Kirshenbaum: Always double-check with the dictionary when you choose a word. You’ll always find, not only different meanings, but other implications of the word. There are such amazing dictionaries: slang dictionaries, colloquial dictionaries, and so forth. Those will tell you how someone from Canarsie says, “You’re an idiot.” Also, it involves listening to people. How do they use words? I know a lot of people from the South, and although I don’t write from that perspective often, I know I always nail it, because I listen to people and the expressions they use.
4. “I always end in the middle of a sentence.”

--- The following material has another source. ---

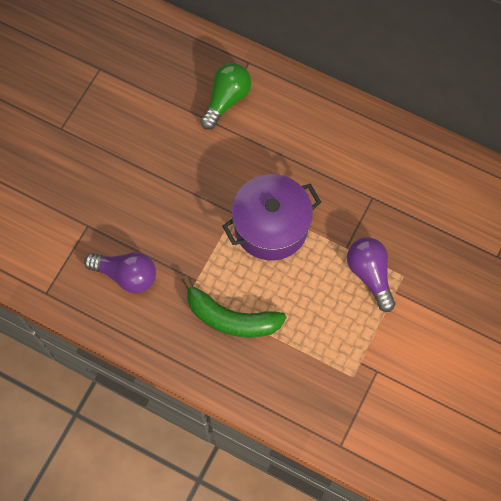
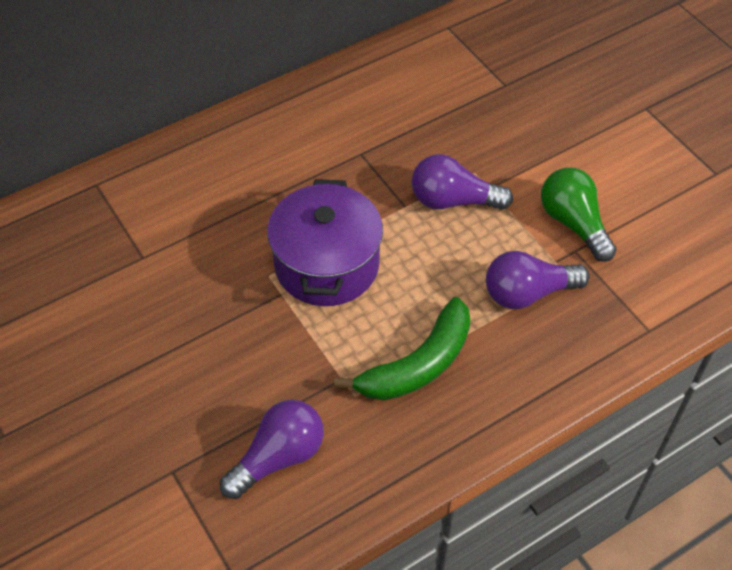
camera: 60 degrees left, 15 degrees down
(226, 100) = (125, 229): green light bulb -> green light bulb (574, 223)
(324, 357) = (528, 293): none -> purple light bulb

Wang: Before the interview, you told me about how collaging plays into your work. Can you explain how?
Kirshenbaum: It’s not that I planned to work this way, but I often start with little short pieces. For Rabbits, I only realized later that the small pieces I thought were part of the narrative actually fit into something bigger. Those pieces became the “writing prompts” dotted through the novel. I use this technique a lot in other books as well—in one I used fake diary excerpts, for example. In The Scenic Route, I had a lot of little stories inside stories, that were only tangentially related.
Wang: How did you start making these collages?
Kirshenbaum: I started doing them because I love old photography, and I was always buying old photos at thrift stores and flea markets. I didn’t know what to do with them, until this time I went to visit a friend who’d just had a baby. I didn’t have a card, so I went through my old photographs and put a baby card together. All of them were for other people, so a lot were given away. Deborah Eisenberg is a good friend. So I for the publication of her new book, I cut out a little picture of her face and stuck it in the collage I made from this postcard I had of one of the Queen’s jubilees. The ones I kept are spread around the apartment, and the ones that I like I keep in my writing space.
Wang: What are your writing habits? Have they changed throughout the years?
Kirshenbaum: Not really. I write when I get up, and I try to write five to six days a week. I discovered it’s really important for me to stay connected to it. I don’t understand writers who only write on Saturdays, for example. When I was finishing the end of this book, school became really crazy. On some days, I could only write for twenty minutes. I’ll still try to write, if only two sentences, just to stay connected. But usually it’s four to five, sometimes six hours—anything after that is a waste of time. I have different ways of easing into things, too. Sometimes I’ll say, “I’ll write a page a day, and once I have twenty pages, I’ll write two pages a day, and once I have sixty pages, I’ll write three pages a day.” And I always end in the middle of a sentence, so I can pick it up again.
Wang: You once said in an interview that place is character for you. Your novels often include journeys, and in Rabbits, the psych ward becomes a topography itself. How do you research and build this sense of place?
Kirshenbaum: Usually I write a draft or two, and only then do I start doing research. I try to spend time at a place if it’s somewhere I haven’t been, or I read about it and look at pictures. I’ve never been called out on getting it wrong, so I think I’m pretty careful about things. One of my books is set in Canarsie, for example, but I had never been there before writing.
Wang: I’m surprised by that, because the details of that book, An Almost Perfect Moment, felt so specific, almost anthropological.
Kirshenbaum: When I was in college, I worked as a counselor in a summer camp. A whole group of the counselors were from Canarsie, and they were all Jewish and Italian. That stuck, so for the first two drafts, I just made up this world. And then I visited, and I was very pleased to see that what I imagined was pretty close, even though the novel was set thirty years ago. After it came out, somebody asked me what year I graduated, because they looked for me in the Canarsie High Yearbook. And I thought to myself, thank you!